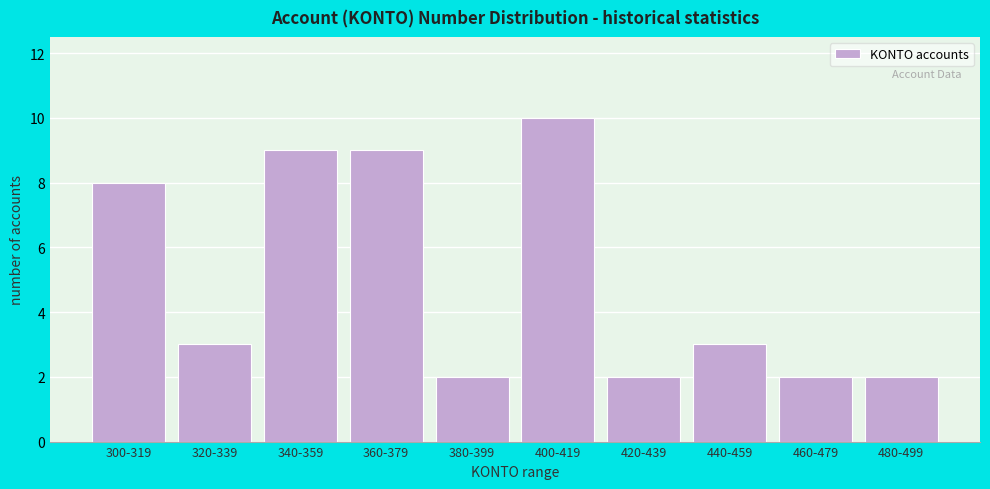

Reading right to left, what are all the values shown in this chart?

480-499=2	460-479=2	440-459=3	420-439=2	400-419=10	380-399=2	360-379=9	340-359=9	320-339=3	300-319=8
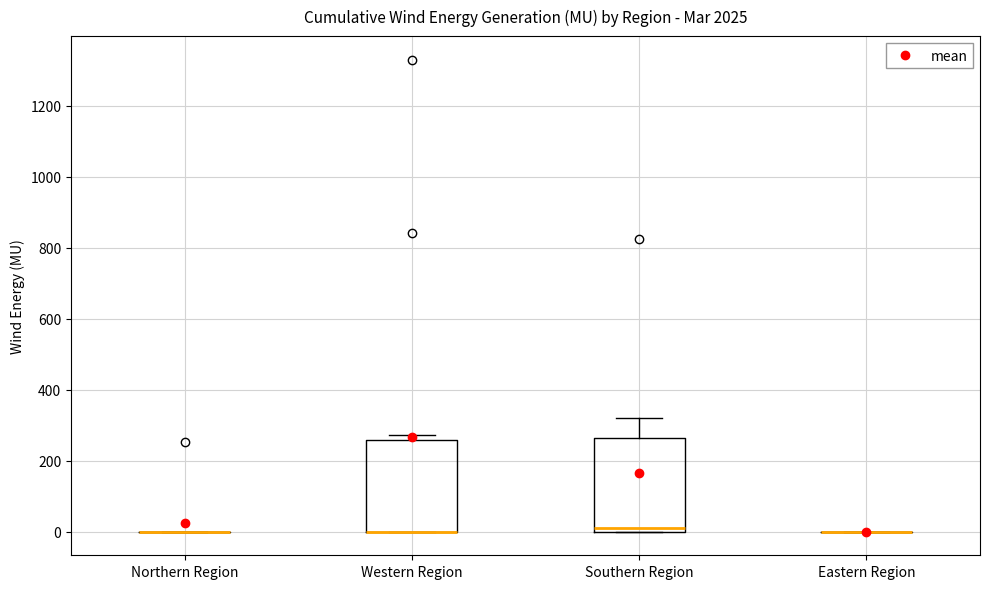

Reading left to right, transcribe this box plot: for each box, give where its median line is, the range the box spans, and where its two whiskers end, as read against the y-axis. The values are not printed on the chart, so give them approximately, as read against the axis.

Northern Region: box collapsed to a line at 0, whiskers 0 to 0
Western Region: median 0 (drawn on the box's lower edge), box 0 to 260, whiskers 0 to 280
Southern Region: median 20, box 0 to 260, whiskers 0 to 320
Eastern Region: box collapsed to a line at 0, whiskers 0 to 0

Problem description =
Reproduce the records above with every instance of "chart" replaced by "graph", keeping everything else unchanged. Omit the pictures from your answer.

Your response =
Reading right to left, what are all the values shown in this graph?

480-499=2	460-479=2	440-459=3	420-439=2	400-419=10	380-399=2	360-379=9	340-359=9	320-339=3	300-319=8

Reading left to right, transcribe this box plot: for each box, give where its median line is, the range the box spans, and where its two whiskers end, as read against the y-axis. The values are not printed on the graph, so give them approximately, as read against the axis.

Northern Region: box collapsed to a line at 0, whiskers 0 to 0
Western Region: median 0 (drawn on the box's lower edge), box 0 to 260, whiskers 0 to 280
Southern Region: median 20, box 0 to 260, whiskers 0 to 320
Eastern Region: box collapsed to a line at 0, whiskers 0 to 0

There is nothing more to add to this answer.